La sezione Google Cloud si è portata a casa 17,66 miliardi di dollari, sfornando più risorse di quanto i preveditori di Wall Street, con i loro soliti calcoli, avevano piazzato in 16,18 miliardi. Nel frattempo, l’annuncio che ha fatto storcere il naso agli investitori puntualizza che gli introiti pubblicitari di YouTube si sono fermati a 11,38 miliardi contro gli stimati 11,84. Quindi, qualcosa che convince sì, ma non troppo.
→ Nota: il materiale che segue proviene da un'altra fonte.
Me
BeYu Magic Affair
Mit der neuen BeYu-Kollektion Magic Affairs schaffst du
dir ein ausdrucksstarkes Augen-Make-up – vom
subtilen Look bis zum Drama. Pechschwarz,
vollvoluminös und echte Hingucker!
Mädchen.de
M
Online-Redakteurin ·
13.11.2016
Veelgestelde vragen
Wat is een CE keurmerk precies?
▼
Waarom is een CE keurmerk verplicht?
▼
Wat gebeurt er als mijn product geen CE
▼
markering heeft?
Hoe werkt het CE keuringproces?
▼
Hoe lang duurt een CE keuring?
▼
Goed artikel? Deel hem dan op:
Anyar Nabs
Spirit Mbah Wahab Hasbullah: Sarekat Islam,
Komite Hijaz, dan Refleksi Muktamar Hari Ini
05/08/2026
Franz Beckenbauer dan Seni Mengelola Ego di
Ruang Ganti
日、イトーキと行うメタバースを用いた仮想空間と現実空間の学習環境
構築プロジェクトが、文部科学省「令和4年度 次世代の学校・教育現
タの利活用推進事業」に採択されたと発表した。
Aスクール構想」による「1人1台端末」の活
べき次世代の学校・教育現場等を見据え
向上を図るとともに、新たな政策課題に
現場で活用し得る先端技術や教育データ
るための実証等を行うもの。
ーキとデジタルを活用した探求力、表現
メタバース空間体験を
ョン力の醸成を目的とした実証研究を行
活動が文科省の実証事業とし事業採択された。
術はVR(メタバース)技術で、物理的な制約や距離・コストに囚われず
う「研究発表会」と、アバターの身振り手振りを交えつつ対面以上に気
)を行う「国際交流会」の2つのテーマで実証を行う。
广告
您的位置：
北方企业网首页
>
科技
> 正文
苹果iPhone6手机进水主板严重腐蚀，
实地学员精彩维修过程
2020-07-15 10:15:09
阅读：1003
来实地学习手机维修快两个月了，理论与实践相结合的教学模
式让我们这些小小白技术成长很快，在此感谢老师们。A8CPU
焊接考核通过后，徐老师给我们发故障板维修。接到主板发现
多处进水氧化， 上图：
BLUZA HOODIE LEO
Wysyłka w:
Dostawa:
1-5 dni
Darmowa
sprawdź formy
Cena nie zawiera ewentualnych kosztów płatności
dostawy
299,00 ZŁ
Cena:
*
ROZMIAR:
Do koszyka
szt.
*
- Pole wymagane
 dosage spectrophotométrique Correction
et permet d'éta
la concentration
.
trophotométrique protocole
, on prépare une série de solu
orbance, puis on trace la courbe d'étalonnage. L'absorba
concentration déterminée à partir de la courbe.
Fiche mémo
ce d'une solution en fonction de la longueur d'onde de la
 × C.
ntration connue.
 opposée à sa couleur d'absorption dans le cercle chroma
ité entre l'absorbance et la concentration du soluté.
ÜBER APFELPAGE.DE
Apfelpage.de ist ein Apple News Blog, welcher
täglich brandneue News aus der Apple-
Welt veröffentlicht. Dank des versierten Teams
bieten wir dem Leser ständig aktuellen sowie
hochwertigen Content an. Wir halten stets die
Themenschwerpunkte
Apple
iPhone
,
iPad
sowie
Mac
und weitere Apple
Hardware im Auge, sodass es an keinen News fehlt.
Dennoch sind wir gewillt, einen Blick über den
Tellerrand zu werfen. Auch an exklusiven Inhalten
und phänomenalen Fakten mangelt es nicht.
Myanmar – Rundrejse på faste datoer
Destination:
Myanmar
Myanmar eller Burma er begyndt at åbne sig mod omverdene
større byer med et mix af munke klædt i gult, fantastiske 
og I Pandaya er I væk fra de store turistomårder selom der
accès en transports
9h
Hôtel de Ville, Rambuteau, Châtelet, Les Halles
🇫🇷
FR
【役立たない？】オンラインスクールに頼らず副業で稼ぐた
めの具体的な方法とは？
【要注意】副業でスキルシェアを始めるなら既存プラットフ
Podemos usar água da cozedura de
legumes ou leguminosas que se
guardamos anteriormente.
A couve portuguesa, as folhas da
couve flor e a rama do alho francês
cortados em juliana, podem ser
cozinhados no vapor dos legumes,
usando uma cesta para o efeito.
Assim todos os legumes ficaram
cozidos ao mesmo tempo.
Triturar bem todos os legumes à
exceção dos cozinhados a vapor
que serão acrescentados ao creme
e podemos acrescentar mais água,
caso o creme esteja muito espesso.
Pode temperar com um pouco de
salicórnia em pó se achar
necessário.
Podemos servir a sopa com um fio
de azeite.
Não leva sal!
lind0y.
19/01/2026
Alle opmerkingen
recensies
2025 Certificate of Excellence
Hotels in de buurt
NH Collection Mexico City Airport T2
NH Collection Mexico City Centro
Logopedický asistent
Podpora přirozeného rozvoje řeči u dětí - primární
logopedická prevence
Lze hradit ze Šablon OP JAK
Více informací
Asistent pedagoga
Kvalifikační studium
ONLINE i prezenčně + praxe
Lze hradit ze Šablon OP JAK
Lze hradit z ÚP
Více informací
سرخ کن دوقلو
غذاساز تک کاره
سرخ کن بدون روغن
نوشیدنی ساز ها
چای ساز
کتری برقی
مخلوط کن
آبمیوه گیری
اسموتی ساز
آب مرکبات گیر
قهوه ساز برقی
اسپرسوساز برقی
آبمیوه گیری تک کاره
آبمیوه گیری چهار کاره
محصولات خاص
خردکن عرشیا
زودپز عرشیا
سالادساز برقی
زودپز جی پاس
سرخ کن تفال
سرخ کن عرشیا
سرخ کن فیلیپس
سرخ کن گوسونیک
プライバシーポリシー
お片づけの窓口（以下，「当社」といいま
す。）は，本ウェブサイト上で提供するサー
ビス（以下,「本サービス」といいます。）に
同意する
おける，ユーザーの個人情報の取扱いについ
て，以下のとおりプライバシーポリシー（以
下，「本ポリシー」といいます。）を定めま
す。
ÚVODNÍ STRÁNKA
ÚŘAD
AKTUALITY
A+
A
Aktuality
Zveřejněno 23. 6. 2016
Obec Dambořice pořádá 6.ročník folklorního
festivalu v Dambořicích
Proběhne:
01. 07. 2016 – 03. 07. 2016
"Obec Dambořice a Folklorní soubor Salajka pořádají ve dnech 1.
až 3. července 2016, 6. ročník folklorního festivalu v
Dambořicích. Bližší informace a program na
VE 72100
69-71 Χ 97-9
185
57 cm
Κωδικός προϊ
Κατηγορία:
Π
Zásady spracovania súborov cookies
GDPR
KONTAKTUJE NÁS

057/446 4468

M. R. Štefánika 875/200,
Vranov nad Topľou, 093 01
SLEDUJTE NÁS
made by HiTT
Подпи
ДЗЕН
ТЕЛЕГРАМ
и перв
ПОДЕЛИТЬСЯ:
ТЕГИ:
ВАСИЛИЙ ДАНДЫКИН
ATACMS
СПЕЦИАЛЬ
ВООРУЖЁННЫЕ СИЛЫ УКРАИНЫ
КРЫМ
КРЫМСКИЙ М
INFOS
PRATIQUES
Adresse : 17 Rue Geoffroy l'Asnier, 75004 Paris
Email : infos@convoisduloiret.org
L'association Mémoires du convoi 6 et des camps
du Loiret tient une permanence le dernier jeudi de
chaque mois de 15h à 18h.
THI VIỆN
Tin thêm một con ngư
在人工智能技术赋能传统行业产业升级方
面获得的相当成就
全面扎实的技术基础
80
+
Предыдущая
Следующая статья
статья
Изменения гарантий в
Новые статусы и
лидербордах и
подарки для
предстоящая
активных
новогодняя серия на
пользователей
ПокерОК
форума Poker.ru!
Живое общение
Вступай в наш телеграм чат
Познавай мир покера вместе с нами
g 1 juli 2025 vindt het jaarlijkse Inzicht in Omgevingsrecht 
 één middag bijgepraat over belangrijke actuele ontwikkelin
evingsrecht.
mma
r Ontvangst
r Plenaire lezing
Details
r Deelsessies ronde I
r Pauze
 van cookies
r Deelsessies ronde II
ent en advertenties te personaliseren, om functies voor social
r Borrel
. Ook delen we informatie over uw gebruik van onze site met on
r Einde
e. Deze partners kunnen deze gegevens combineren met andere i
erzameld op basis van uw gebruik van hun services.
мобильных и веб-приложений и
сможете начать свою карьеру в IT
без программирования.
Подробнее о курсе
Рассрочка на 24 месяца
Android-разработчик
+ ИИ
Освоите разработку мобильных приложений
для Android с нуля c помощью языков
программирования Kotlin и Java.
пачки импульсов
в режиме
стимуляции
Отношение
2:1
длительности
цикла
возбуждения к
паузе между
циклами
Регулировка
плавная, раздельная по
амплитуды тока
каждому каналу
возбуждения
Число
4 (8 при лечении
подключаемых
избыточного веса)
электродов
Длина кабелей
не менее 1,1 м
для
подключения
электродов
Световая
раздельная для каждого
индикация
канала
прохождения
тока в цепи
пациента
Da notare, però, la vera bomba: Alphabet ha dichiarato che farà schizzare gli investimenti per il 2026 fino a una sorprendente somma compresa tra i 175 e i 185 miliardi di dollari. Per chi non avesse colto il sarcasmo, si tratta di più del doppio dei fondi spesi nel 2025. Il grosso di questa corsa folle finanzierà la capacità computazionale per l’intelligenza artificiale, in particolare per la scintillante Google DeepMind.
Cosa dicono gli analisti
Gli analisti di Barclays non si sono trattenuti in una nota giovedì, dove hanno gentilmente evidenziato che i costi di infrastruttura, DeepMind e Waymo hanno “zavorrato la redditività complessiva di Alphabet” e, come una triste poesia, continueranno a farlo anche nel 2026.
La crescita del Cloud, invece, è stata definita “sbalorditiva”, misurata da qualsiasi metrica vogliate: fatturato, backlog, numero di token API processati, adozione da parte delle imprese di Gemini. Questi dati, uniti ai progressi sul fronte modelli di DeepMind, tutti segnali che iniziano a giustificare l’esplosione del 100% degli investimenti in capitale nel 2026.
Ne hanno concluso con felice entusiasmo:
“La storia dell’intelligenza artificiale sta migliorando mentre la ricerca accelera – questo è il dato più importante per GOOG.”
Dall’altra parte, gli analisti di Deutsche Bank si sono limitati a “stordire il mondo” per il gigantesco piano di spesa di Alphabet. Perfettamente pragmatici, hanno aggiunto candidamente giovedì:
“In un settore tecnologico in pieno caos, non è chiaro se questo sia un bene o un male.”
Insomma, tra promesse di investimenti faraonici e dichiarazioni sibilline, sembra che Alphabet stia giocando una partita ad alto rischio: scommettere tutto sull’IA mentre il resto del mondo osserva perplesso. E voi, nel dubbio, magari tenete d’occhio le azioni… o fate una scommessa sul prossimo colpo di scena.